A gambler with the devil's luck?

I drew your transition matrix for you, to better visualize the situation:

Notice, of course, that there's no way to get to 20 dollars. It might as well be removed, but I wanted to put it there anyway.

I'll just explain what Tim did and how he did it, using the transition matrix.

First of all, let's define $\mu_i$ such that it is the expected number of "steps" to reach 0 dollars. Each "step" is simply a transition from 1 state (a circle) into another state (another circle).

So at $\mu_0$, we have $\mu_0 = 0$ because we're already there. The gambler is already ruined.

With just 1 dollar, we need to take 1 step either to state 0 or state 2. So whatever happens, our expected number of steps is always at least 1.

We therefore have $\mu_1 = p\mu_2 + (1-p)\mu_0 + 1$ because there is a $1-p$ chance to get to state 0, and a $p$ chance to get to state 2.

Generally, $\mu_n = p\mu_{n+1} + (1-p)\mu_{n-1} + 1$ which is exactly what Tim did. You can verify this on your diagram.

So with your $i$ ranging from 0 to 19 (we don't need to consider 20 since there is no way to get to it), you have 20 equations to define all your $\mu_i$ as well as 20 unknowns.

From here, it's only a matter of solving systems of equations. Tim showed a good shortcut though, so you probably want to do that instead.

Let $f(n)$ be the expected number of bets given that the gambler has £$n$. (My gambler is British to save messing around with dollar signs).

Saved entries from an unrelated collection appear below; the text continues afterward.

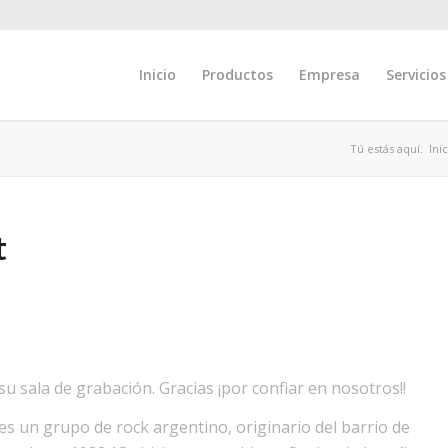
Inicio
Productos
Empresa
Servicios
Tú estás aquí:
Ini
t
su sala de grabación. Gracias ¡por confiar en nosotros!!
s un grupo de rock argentino, originario del barrio de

for every integer $0<n<19$ we have $$f(n) = 1 + pf(n+1) + (1-p) f(n-1)$$

Solutions to this equation look like $$f(n) = \alpha + \beta\left(\frac{1-p}p\right)^n + \frac n{1-2p}\tag 1$$ and by recursion this formula must hold for $0\leq 1\leq19$. We must have $f(0)=0$ and because of the unholy involvement we have $f(19) = 1+f(18)$, that is $$\begin{align} \alpha + \beta &= 0 \\ \alpha + \beta \left(\frac{1-p}p\right)^{19} + \frac {19}{1-2p} &= \alpha + \beta \left(\frac{1-p}p\right)^{18} + \frac {18}{1-2p} + 1 \end{align}$$

Rearranging $$\begin{align} \frac{1}{1-2p}&= \beta\left(\frac{1-p}p\right)^{18}\frac{2p-1}p \\ \beta &=-\left(\frac{1-p}p\right)^{-18}\frac{2p^2}{(1-2p)^2} \end{align}$$

So substituting into $(1)$ we get the same answer as given by Did.

Edit:

As pointed out below this answer is invalid when $p=\frac 12$ because the particular solution $\frac{n}{1-2p}$ is infinite. In this case notice that $f(n) = -n^2$ satisfies $f(n) = 1+\frac{f(n+1) + f(n-1)}2$ hence all solutions will be in the form $$f(n) = \alpha + \beta n -n^2.$$ Which is solved as before with $\alpha = 0, \beta=37$.